Spräche das für die Argumentation des Hauseigentümers, dass die Platanenwurzeln Schäden verursachen? Unter gewissen Umständen ja. Aber der Gutachter denkt dann allenfalls an alte Gebäude mit feuchtem Mörtel. Bei neueren Häusern dürfe es zum einen gar keinen Spalt in der Fundamentmauer geben, und zum anderen müsse eine Folie die Mauer vom Erdreich trennen. Diese Noppenfolie sei für Wurzeln auf jeden Fall undurchdringlich.

Wenn nun aber doch eine Wurzel an die Hauswand gelangt und dort in einen Spalt eindringt, könne das zwar zu Schäden führen. Aber auch dann liege das nicht an der Wurzel, sondern daran, dass die Folie Risse oder die Mauern Spalte aufweist. Der Fehler wäre in der Bauausführung zu suchen, nicht beim Baum: „Die Wurzel ist dann nicht schadensursächlich.“

Wieder anders sehe es aus, wenn der Baum direkt neben der Hauswand steht. Dann wirke nämlich eine statische Kraft, weil das Wurzelwerk unmittelbar um den Stamm herum die Baumkrone zu tragen hat. Da die Hauswand aber rund acht Meter vom Platanenstamm entfernt sei, gehörten die Wurzeln dort nicht mehr zum „statisch wirksamen Wurzelraum“.

Ob die Wurzeln sich auch unter dem Gebäude im Erdreich ausbreiten können, will der Richter wissen.
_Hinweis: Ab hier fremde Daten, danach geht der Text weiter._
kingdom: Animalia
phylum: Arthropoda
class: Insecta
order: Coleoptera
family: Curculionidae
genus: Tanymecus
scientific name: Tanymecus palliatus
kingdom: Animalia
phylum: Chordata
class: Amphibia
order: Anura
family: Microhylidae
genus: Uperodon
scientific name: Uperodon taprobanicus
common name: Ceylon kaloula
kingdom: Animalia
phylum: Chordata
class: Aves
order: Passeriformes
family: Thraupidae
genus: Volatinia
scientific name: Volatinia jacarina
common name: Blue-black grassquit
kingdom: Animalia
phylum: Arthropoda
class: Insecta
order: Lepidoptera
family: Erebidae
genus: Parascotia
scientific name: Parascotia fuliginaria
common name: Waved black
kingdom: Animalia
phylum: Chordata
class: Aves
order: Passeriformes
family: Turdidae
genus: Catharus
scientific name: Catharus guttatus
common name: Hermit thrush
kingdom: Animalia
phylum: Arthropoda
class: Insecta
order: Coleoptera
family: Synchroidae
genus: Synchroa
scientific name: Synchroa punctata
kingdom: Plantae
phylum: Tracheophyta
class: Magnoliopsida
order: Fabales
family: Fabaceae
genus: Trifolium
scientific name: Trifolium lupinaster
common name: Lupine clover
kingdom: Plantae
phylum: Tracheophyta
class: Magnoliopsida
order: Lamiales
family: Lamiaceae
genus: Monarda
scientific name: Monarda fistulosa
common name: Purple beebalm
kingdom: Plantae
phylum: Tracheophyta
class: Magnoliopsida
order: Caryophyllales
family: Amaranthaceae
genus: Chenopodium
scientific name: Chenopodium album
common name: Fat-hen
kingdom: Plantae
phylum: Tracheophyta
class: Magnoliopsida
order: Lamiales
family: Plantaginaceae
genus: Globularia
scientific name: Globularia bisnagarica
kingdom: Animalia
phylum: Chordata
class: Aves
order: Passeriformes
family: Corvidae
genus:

Das sei denkbar, aber unwahrscheinlich, meint der Experte: „Eine Wurzel läuft ja nicht nur dem Wasser nach. Sie ist auch auf den Gasaustausch angewiesen, sodass sie kaum weiter als 80 Zentimeter in die Tiefe reicht. Das Haus dürfte viel tiefer gegründet sein.“

Und der Weg zur Haustür? Die Wölbung in den Pflastersteinen, die der Kläger ins Feld führt und die ein privat beauftragter weiterer Gutachter auf die Platanenwurzeln zurückführen will, hat der gerichtlich bestellte Sachverständige gar nicht wahrgenommen. Wenn er die Wölbung kaum sehen kann, könne sie auch nicht so gravierend sein. Außerdem verlaufe sie quer zum Weg, was sich nur dann auf die Platanenwurzeln zurückführen lasse, „wenn die irgendwo auf ein massives Hindernis gestoßen und deshalb rechtwinklig abgebogen sind“.

Nächster Punkt: Kann es sein, dass die Wurzeln dem Boden Feuchtigkeit entziehen und dass es deswegen zu Senkungen kommt, die Haus und Weg beschädigen? Hier sagt der Sachverständige: „Es ist bekannt, dass Wurzeln dem Boden Wasser entziehen. Und wenn der Boden Wasser verliert, schrumpft er.“ In dem Ausmaß allerdings, in dem die Schäden vorlägen, habe das nichts mit Entfeuchtung durch Wurzeln zu tun.

Da der Richter selbst kein Baumexperte ist, stellt er nach der umfangreichen Befragung fest: „Der Sachverständige hat sich klar ausgedrückt, und was er sagt, leuchtet mir ein. Es ist nachvollziehbar und nicht von Widersprüchen durchsetzt.“ Im Klartext heißt das für den Richter: „Ich sehe keine besonders großen Erfolgschancen für die Klage.“ Damit dürfte der Tenor des Urteils, das Ende des Monats fallen soll, bereits feststehen: Vorläufig haben wohl die Platanen gesiegt.